VisionAI DataVerse
Ask or search…

Format FQA

Question: Transformation matrices

Are both coordinate_system.{sensor}.pose_wrt_parent and streams.{sensor}.stream_properties.intrinsics_pinhole transformation matrices? When are they used?


  • coordinate_system.{sensor}.pose_wrt_parent: This is primarily the matrix that relates the camera to its parent sensor (either lidar or the world coordinate). It's used to map the camera's point position to the lidar/world coordinate position. Given the inverse nature of this mapping, it typically uses the inverse camera extrinsic matrix.
  • streams.{sensor}.stream_properties.intrinsics_pinhole: This is essentially the Camera Intrinsic Matrix. Here, the system uses it to compute the camera's field of view (FOV) as presented in the lidar.

Question: Difference between context data and pointers

What's the key difference between contexts.{objectId}.context_data and contexts.{objectId}.context_data_pointers? Is there a clearer criterion, like the 'in-room' status being the same for different sensors but placed in context_data_pointers?


Static vs.
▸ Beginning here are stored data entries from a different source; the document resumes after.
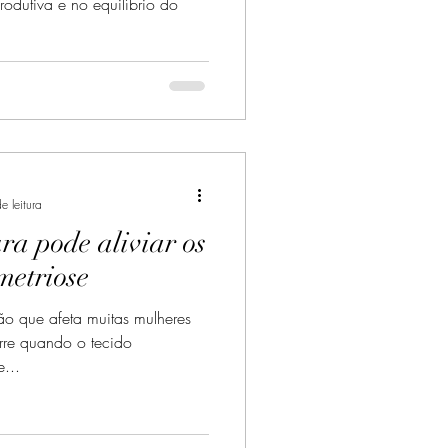
rodutiva e no equilíbrio do
e leitura
a pode aliviar os
metriose
o que afeta muitas mulheres
rre quando o tecido
...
Dynamic: The primary distinction between the two lies in whether they vary with frame/sensor.
  • Static data is stored in:
    • contexts.{objectId}.context_data: This records context name/value (e.g., name="roadtype", value=["highway"]).
    • contexts.{objectId}.context_data_pointers: This documents the nature of the context (e.g., type='vec' or 'text').
  • Dynamic data goes into:
    • frame.contexts.{objectId}.context_data: This captures context name/value/stream (e.g., name="blur", value=True, stream="camera1").
    • contexts.{objectId}.context_data_pointers: This records the nature of the context, like type='boolean' and the frame intervals in which it appears.

Question: Static vs. Dynamic

This concept of data vs. data_pointers seems recurring. Are there clearer criteria for object_data vs. object_data_pointers?


Object attributes data also follows the Static vs. Dynamic division:
  • Static attributes go into:
    • objects.{objectId}.object_data: This captures object attributes name/value (e.g., name="car_color", value=["blue"]).
    • objects.{objectId}.object_data_pointers: This logs the nature of the object attribute (e.g., type='vec').
  • Dynamic attributes are in:
    • frame.objects.{objectId}.object_data: This is for describing shape attributes of an object (e.g., an object under camera1 has an occlusion [attribute occlusion=True]).
    • objects.{objectId}.object_data_pointers: This records the nature of the object attribute, like type='boolean'.

Question : Difference between tags and contexts

What differentiates tags from contexts?


  • In the visionai format, tags currently store segmentation_RLE information.
  • Contexts, on the other hand, differentiate with types like "*tagging" or other classifications. "*tagging" primarily logs frame supplementary descriptions, information typically captured during data collection, such as frame timestamp, GPS, city, terrain, or vehicle speed. Other data like weather, time of day, or road type can also be placed in *tagging if not used for classification model training.

Question: Unified as one object

When are objects across frames unified as one object?


  • In objects.{objectId}, each object represents a unique entity (akin to a tracking_id). The frame_intervals within indicates the start and end frames of the object's appearance.
  • If obj1 appears in both frame_1 and frame_2, both frames will describe obj1 with the same objectId.
  • In essence, labeling would be needed to determine continuity. If not labeled, it's assumed that each frame's object is independent.

Question 7: Streams or frames.streams

How does frames.streams differ from the top-level streams?


  • Top-level streams: Represents the sensors included across the entire sequence.
  • frames.streams: Specifies the sensors contributing data to that particular frame. For instance, if lidar frequency isn't as dense, not every frame might have the point cloud data information.